Fewer office workers means fewer dollars for already struggling restaurants, shops, theaters and other businesses in downtowns and commercial districts. An April 2021 study from Stanford University’s Hoover Institution finds that if occupancy remains even 20% down, spending in commercial areas will fall by as much as 10%.
Low office occupancy also could depress commercial property valuations and with them, tax revenues — by as much as 6%, according to a November study by City University of New York and the University of Illinois Chicago for the Institute on Taxation and Economic Policy that looked at Atlanta; Austin; Charlotte, North Carolina; Chicago; Los Angeles; Miami; New York; and San Francisco.
Such dire scenarios are highly speculative, of course. Most experts say the shift back to the office will likely take years, meaning even laggards like Seattle could see a much higher ultimate occupancy rate.
DSA’s Scholes expects downtown office returns to accelerate in coming months as the weather warms and as the city gets a handle on public safety. David Schroedel, executive director of the Downtown Tacoma Partnership, has said office occupancy could be as high as 70% by June.
Hart Hodges, an economist and co-director at the Center for Economic and Business Research at Western Washington University, thinks overall office occupancy will eventually top 70%.
But there are caveats. New coronavirus variants could slow that pace. Factors such as rising gasoline prices are already making some remote workers even less eager to restart their commutes.
As important, many workers seem to be getting less psyched about the office by the month.

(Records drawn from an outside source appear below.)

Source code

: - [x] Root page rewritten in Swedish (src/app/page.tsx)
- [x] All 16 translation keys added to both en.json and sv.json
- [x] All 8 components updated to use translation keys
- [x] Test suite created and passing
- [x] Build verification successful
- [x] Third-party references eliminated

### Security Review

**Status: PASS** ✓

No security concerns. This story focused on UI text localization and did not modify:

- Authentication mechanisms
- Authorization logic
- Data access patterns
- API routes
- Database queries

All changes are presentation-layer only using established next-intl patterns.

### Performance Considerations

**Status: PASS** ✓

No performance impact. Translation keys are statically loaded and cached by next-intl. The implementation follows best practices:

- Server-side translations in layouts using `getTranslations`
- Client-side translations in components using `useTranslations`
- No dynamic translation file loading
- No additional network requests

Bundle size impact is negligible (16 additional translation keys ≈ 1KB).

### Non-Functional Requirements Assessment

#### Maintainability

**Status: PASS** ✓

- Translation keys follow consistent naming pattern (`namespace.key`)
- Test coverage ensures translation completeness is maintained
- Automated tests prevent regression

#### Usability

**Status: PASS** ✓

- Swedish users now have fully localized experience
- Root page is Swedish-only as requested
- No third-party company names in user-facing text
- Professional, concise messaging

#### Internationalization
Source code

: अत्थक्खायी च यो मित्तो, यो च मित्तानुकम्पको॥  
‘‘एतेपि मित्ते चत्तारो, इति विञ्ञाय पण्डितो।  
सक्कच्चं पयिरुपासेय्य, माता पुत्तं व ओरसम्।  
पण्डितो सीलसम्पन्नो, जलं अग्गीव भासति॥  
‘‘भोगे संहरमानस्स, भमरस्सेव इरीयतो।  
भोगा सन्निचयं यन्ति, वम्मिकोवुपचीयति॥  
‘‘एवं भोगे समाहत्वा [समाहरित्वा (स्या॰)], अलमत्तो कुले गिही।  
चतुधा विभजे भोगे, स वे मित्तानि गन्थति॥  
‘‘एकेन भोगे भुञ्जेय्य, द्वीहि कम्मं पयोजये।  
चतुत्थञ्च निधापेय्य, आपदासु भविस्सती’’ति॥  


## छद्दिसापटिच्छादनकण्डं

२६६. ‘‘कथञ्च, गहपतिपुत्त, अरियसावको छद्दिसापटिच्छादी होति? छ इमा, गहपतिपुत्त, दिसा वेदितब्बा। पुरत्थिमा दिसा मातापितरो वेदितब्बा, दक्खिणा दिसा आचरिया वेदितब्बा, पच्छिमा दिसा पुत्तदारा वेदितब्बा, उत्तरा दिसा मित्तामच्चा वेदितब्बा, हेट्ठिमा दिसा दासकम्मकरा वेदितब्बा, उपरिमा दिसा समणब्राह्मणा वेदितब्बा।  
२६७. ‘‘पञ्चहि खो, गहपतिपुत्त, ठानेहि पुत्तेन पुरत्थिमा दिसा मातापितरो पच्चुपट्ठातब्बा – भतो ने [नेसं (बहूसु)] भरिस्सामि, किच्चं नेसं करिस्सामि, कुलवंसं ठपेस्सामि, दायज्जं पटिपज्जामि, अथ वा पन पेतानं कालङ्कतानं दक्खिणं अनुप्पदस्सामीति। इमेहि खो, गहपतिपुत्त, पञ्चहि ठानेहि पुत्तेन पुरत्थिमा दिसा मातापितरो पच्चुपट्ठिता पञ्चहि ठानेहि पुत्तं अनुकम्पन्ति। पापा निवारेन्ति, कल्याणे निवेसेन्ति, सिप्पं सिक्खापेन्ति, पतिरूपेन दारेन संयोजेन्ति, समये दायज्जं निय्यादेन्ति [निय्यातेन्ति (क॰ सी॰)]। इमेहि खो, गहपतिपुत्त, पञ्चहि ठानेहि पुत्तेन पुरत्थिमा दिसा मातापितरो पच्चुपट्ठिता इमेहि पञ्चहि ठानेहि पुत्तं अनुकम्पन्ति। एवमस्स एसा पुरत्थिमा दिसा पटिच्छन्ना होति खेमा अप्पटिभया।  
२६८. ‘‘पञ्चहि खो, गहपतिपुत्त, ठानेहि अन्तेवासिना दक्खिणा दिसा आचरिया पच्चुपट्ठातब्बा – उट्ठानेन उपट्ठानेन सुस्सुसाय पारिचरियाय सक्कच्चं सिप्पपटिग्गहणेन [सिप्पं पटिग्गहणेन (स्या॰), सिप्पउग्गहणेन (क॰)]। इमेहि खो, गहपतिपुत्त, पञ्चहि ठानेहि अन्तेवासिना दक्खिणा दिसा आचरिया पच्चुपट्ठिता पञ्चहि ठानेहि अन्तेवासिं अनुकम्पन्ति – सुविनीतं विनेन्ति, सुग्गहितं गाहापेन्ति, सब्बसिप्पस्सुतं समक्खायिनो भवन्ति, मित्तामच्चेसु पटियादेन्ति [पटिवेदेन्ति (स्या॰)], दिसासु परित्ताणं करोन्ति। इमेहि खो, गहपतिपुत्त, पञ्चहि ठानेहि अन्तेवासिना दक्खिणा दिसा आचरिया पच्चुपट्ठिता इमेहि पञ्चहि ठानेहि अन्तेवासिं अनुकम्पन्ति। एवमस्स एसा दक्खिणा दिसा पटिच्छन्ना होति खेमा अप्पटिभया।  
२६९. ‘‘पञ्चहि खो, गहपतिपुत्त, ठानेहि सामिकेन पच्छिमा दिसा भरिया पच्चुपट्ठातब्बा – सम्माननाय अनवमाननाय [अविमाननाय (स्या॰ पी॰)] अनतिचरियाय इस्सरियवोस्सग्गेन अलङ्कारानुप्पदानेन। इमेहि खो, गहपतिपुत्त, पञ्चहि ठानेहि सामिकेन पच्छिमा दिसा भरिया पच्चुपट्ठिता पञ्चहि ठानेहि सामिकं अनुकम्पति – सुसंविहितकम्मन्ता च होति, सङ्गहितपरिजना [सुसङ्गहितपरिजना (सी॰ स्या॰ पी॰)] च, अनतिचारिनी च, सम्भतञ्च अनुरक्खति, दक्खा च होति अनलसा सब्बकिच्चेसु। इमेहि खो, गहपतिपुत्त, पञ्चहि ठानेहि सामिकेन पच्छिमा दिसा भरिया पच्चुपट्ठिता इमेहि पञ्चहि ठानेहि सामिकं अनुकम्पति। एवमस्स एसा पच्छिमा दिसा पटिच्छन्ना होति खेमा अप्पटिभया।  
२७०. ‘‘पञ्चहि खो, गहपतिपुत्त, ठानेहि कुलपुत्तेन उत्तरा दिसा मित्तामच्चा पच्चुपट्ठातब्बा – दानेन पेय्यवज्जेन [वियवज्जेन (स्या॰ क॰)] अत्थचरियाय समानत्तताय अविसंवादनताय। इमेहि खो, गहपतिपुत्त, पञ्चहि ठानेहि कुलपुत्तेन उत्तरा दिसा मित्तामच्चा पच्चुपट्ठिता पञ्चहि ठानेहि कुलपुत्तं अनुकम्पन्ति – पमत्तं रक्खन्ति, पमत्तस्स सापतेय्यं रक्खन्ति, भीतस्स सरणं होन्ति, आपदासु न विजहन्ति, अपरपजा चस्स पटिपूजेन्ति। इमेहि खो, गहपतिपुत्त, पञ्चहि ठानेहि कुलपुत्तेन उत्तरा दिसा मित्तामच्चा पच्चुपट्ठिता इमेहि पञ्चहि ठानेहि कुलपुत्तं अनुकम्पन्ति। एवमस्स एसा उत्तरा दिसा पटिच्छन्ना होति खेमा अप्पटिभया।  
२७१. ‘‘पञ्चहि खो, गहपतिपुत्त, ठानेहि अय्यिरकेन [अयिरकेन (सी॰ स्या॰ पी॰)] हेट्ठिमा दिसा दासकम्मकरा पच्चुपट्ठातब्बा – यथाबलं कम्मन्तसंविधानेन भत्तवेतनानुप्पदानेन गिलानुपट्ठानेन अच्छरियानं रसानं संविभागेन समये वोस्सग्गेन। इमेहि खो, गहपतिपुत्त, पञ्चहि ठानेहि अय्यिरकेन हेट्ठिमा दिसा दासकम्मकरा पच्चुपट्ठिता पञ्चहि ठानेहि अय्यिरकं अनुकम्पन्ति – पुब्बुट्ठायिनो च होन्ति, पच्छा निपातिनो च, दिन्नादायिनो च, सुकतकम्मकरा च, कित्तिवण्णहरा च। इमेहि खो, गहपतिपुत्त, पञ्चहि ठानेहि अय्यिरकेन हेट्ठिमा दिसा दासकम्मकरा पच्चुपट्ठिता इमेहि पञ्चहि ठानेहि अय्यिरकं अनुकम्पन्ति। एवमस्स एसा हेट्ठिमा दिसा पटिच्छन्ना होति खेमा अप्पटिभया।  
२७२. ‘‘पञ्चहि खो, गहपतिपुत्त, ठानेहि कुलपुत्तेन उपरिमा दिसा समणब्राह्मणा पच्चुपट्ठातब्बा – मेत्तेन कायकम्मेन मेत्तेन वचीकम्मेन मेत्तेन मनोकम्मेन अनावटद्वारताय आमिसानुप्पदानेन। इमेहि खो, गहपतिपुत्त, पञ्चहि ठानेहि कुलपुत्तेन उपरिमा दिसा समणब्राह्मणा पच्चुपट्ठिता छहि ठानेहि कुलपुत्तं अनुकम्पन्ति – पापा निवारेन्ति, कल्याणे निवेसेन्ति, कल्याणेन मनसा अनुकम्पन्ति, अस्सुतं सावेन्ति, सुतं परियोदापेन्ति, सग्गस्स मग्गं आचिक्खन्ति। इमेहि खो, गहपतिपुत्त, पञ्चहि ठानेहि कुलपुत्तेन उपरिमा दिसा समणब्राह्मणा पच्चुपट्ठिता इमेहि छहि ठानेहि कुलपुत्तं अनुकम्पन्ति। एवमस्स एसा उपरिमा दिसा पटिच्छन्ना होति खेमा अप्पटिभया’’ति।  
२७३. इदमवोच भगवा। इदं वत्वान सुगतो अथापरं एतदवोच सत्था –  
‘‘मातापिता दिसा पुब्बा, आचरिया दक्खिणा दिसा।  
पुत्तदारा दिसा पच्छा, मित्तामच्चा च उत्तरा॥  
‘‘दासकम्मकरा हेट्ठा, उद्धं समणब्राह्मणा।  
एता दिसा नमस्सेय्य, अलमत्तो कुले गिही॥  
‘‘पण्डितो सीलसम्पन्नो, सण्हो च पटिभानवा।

A February 2022 Pew survey found that 60% of workers with jobs that can be done remotely want to be out of the office most or all of the time, up from 54% in 2020.
Many workers feel they’ve been just as productive at home, making it awkward for “a manager to say, ‘OK, I know you’ve all gotten your work done … but come back to the office,'” Hodges says.
Indeed, remote work, and the freedom it brings from commutes and other office aggravations, is widely viewed as a genuine benefit that workers see little reason to give up.
For those reasons, Hodges is expecting “a lot of pushback [by workers] for the next at least six months that’s going to keep occupancy in the barely over 60% range.”
And while that may leave cities like Seattle with a lot of economic uncertainty, that’s a problem workers themselves may feel little obligation to solve.
Instead, Hodges says, many will be asking why they should be required to return to the office “other than to support the food court in the Columbia Center — and that’s not my job.”